A distributor in Italy, meanwhile, heard about increase attempts of up to €100/ton in January PP prices. “We have placed some orders for January; however, our suppliers avoid disclosing new offers. They are only talking about hike attempts. We also heard about the lack of trucks and some transportation issues in the region,” said a buyer in Switzerland.
Along with the cracker outages, downstream availability might also diminish due to the maintenance shutdowns, which will help give an upper hand to the sellers in quest of hikes.
LyondellBasell is planning to conduct a four-week-maintenance shutdown at its PP unit in England. The producer was also reported to have been facing some production hiccups at the Aubette plant, France although no further details were obtained at the time of publication.
A player noted, “We are building stocks ahead of the PP shutdown in the UK as this plant is a principal supplier for the German market. This is why we expect tighter PP supplies in January.”

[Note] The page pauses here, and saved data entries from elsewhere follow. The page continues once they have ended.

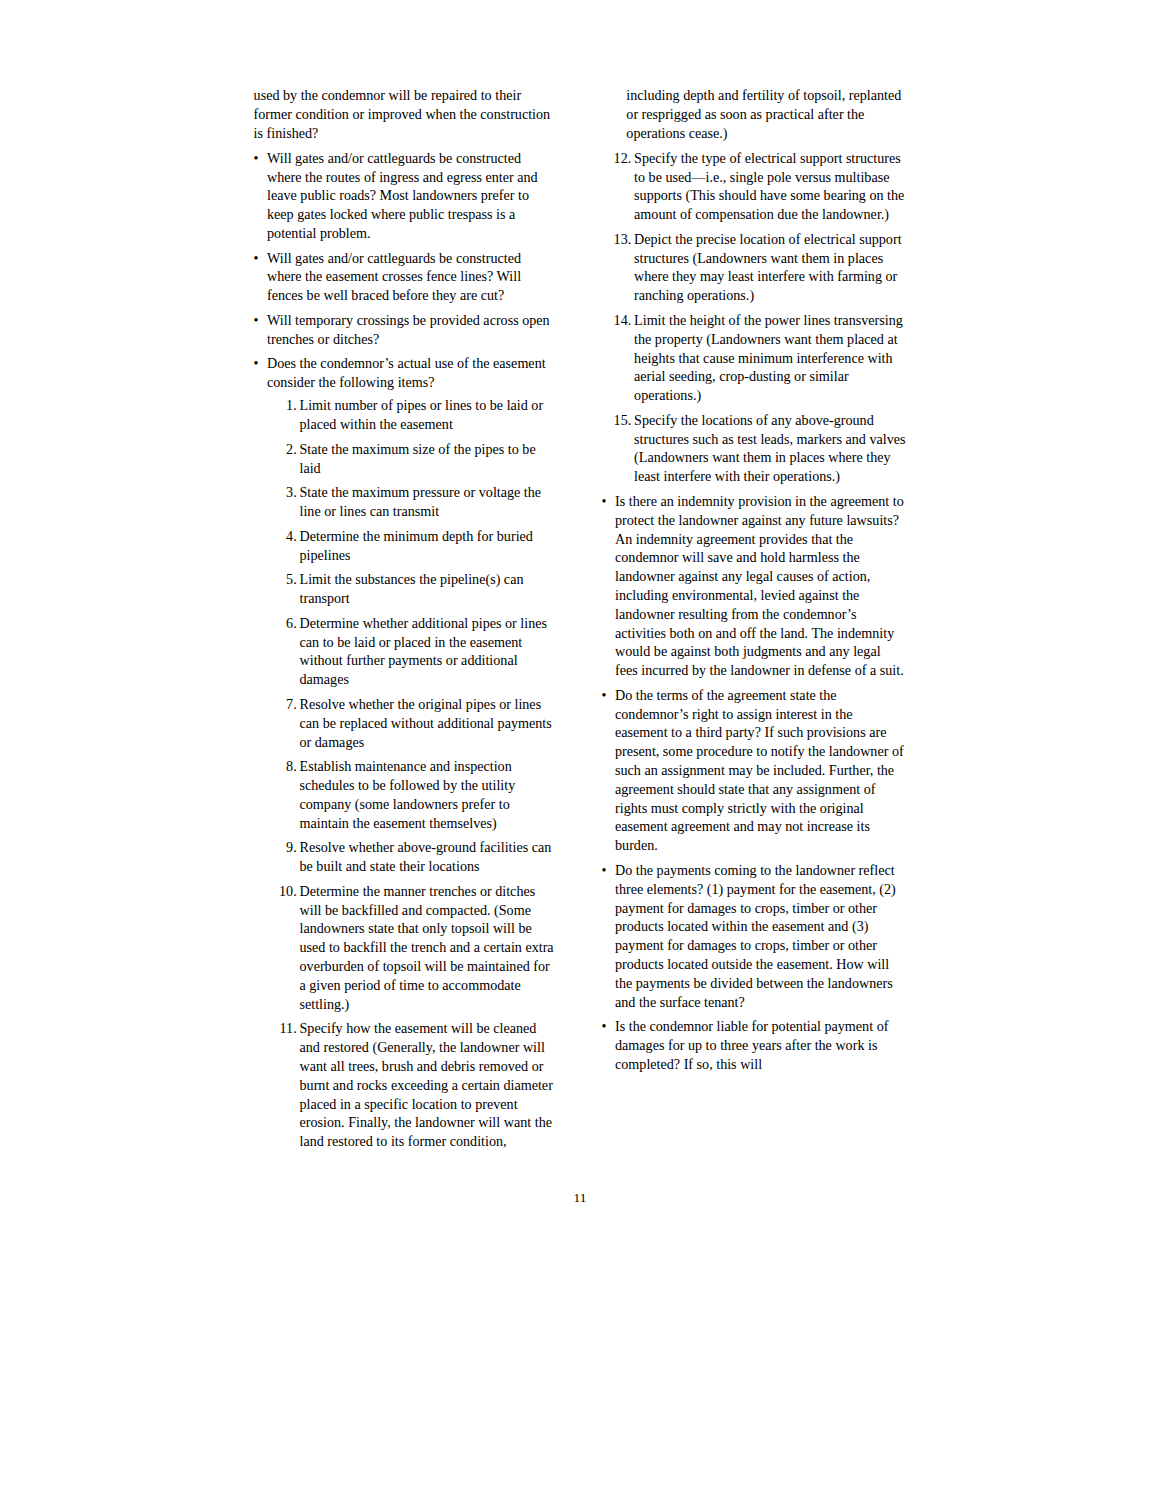used by the condemnor will be repaired to their former condition or improved when the construction is finished?
Will gates and/or cattleguards be constructed where the routes of ingress and egress enter and leave public roads? Most landowners prefer to keep gates locked where public trespass is a potential problem.
Will gates and/or cattleguards be constructed where the easement crosses fence lines? Will fences be well braced before they are cut?
Will temporary crossings be provided across open trenches or ditches?
Does the condemnor’s actual use of the easement consider the following items?
Limit number of pipes or lines to be laid or placed within the easement
State the maximum size of the pipes to be laid
State the maximum pressure or voltage the line or lines can transmit
Determine the minimum depth for buried pipelines
Limit the substances the pipeline(s) can transport
Determine whether additional pipes or lines can to be laid or placed in the easement without further payments or additional damages
Resolve whether the original pipes or lines can be replaced without additional payments or damages
Establish maintenance and inspection schedules to be followed by the utility company (some landowners prefer to maintain the easement themselves)
Resolve whether above-ground facilities can be built and state their locations
Determine the manner trenches or ditches will be backfilled and compacted. (Some landowners state that only topsoil will be used to backfill the trench and a certain extra overburden of topsoil will be maintained for a given period of time to accommodate settling.)
Specify how the easement will be cleaned and restored (Generally, the landowner will want all trees, brush and debris removed or burnt and rocks exceeding a certain diameter placed in a specific location to prevent erosion. Finally, the landowner will want the land restored to its former condition,
including depth and fertility of topsoil, replanted or resprigged as soon as practical after the operations cease.)
Specify the type of electrical support structures to be used—i.e., single pole versus multibase supports (This should have some bearing on the amount of compensation due the landowner.)
Depict the precise location of electrical support structures (Landowners want them in places where they may least interfere with farming or ranching operations.)
Limit the height of the power lines transversing the property (Landowners want them placed at heights that cause minimum interference with aerial seeding, crop-dusting or similar operations.)
Specify the locations of any above-ground structures such as test leads, markers and valves (Landowners want them in places where they least interfere with their operations.)
Is there an indemnity provision in the agreement to protect the landowner against any future lawsuits? An indemnity agreement provides that the condemnor will save and hold harmless the landowner against any legal causes of action, including environmental, levied against the landowner resulting from the condemnor’s activities both on and off the land. The indemnity would be against both judgments and any legal fees incurred by the landowner in defense of a suit.
Do the terms of the agreement state the condemnor’s right to assign interest in the easement to a third party? If such provisions are present, some procedure to notify the landowner of such an assignment may be included. Further, the agreement should state that any assignment of rights must comply strictly with the original easement agreement and may not increase its burden.
Do the payments coming to the landowner reflect three elements? (1) payment for the easement, (2) payment for damages to crops, timber or other products located within the easement and (3) payment for damages to crops, timber or other products located outside the easement. How will the payments be divided between the landowners and the surface tenant?
Is the condemnor liable for potential payment of damages for up to three years after the work is completed? If so, this will
11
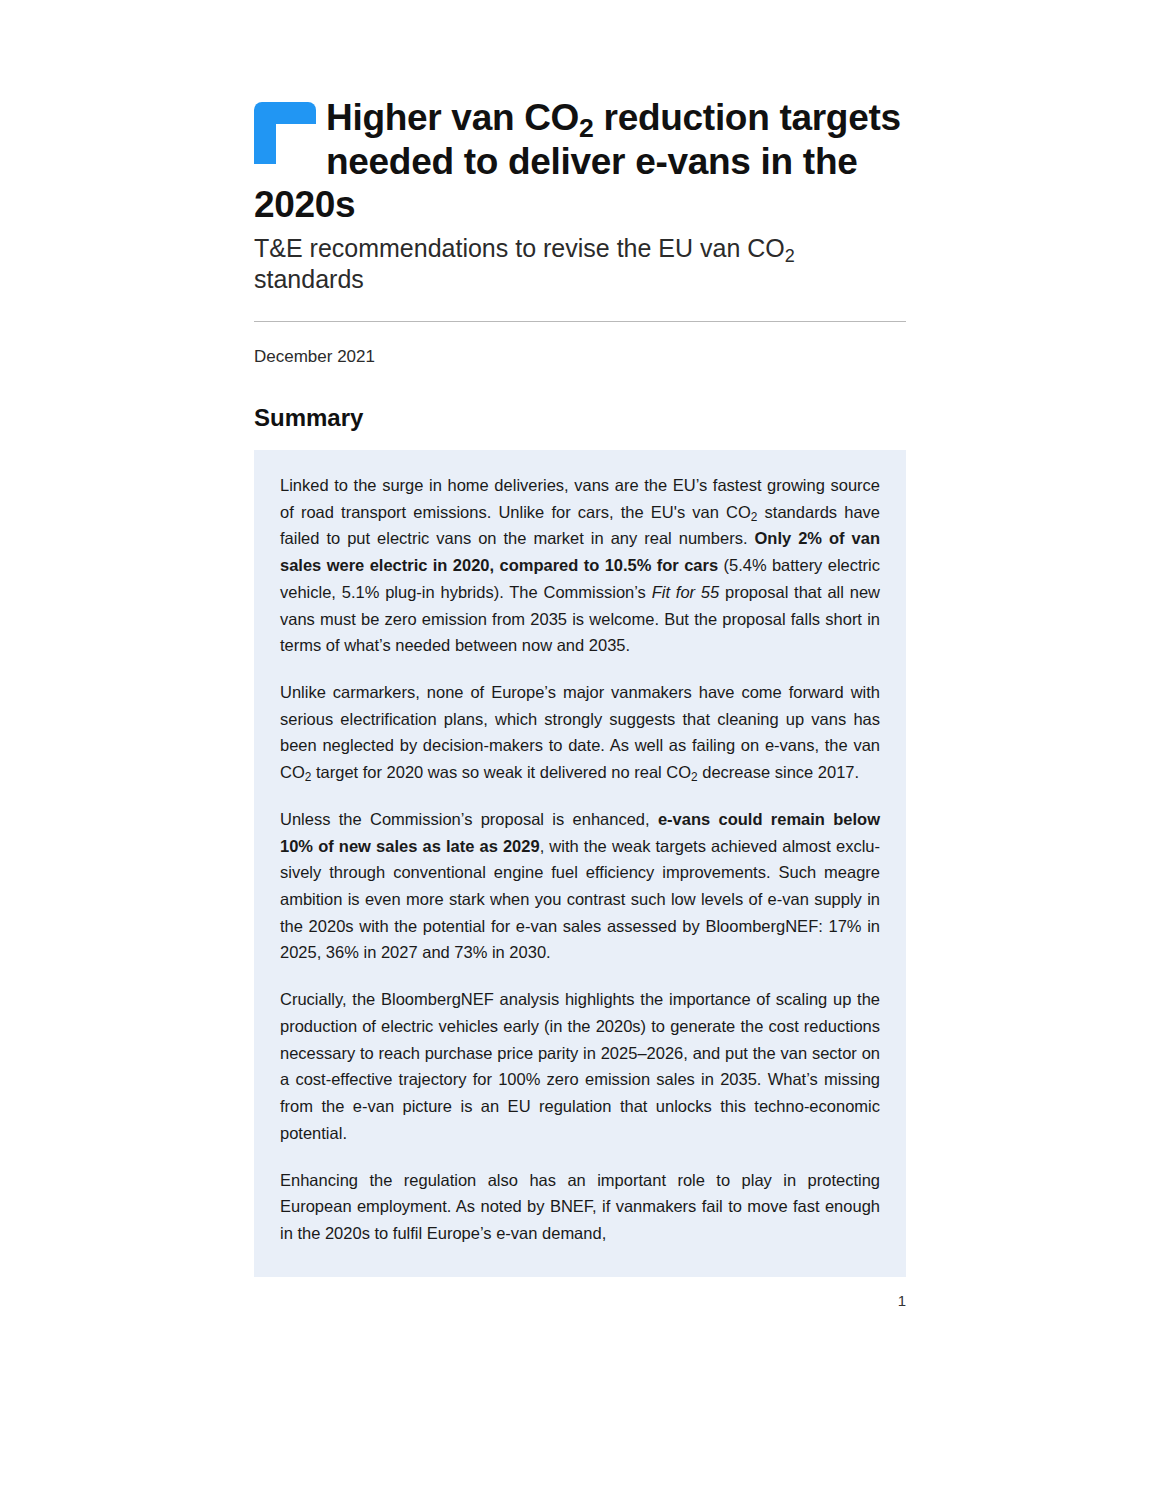Higher van CO2 reduction targets needed to deliver e-vans in the 2020s
T&E recommendations to revise the EU van CO2 standards
December 2021
Summary
Linked to the surge in home deliveries, vans are the EU’s fastest growing source of road transport emissions. Unlike for cars, the EU's van CO2 standards have failed to put electric vans on the market in any real numbers. Only 2% of van sales were electric in 2020, compared to 10.5% for cars (5.4% battery electric vehicle, 5.1% plug-in hybrids). The Commission’s Fit for 55 proposal that all new vans must be zero emission from 2035 is welcome. But the proposal falls short in terms of what’s needed between now and 2035.
Unlike carmarkers, none of Europe’s major vanmakers have come forward with serious electrification plans, which strongly suggests that cleaning up vans has been neglected by decision-makers to date. As well as failing on e-vans, the van CO2 target for 2020 was so weak it delivered no real CO2 decrease since 2017.
Unless the Commission’s proposal is enhanced, e-vans could remain below 10% of new sales as late as 2029, with the weak targets achieved almost exclusively through conventional engine fuel efficiency improvements. Such meagre ambition is even more stark when you contrast such low levels of e-van supply in the 2020s with the potential for e-van sales assessed by BloombergNEF: 17% in 2025, 36% in 2027 and 73% in 2030.
Crucially, the BloombergNEF analysis highlights the importance of scaling up the production of electric vehicles early (in the 2020s) to generate the cost reductions necessary to reach purchase price parity in 2025–2026, and put the van sector on a cost-effective trajectory for 100% zero emission sales in 2035. What’s missing from the e-van picture is an EU regulation that unlocks this techno-economic potential.
Enhancing the regulation also has an important role to play in protecting European employment. As noted by BNEF, if vanmakers fail to move fast enough in the 2020s to fulfil Europe’s e-van demand,
1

Expectations of a better demand in January also support sellers’ upcoming hike requests. Some sellers claimed that demand was better considering the bullish talks while others reported seeing regular or less than normal demand given inventory management concerns. Buyers, who skipped buying this month, are expected to replenish stocks next month. A distributor said, “Buyers’ stocks are currently low, which might create some demand in January.”
A source from a West European producer also reported, “Large buyers did not engage in purchases in big volumes as our customers mostly buy material in bulk. They only purchased to achieve their year-end rebates this month.”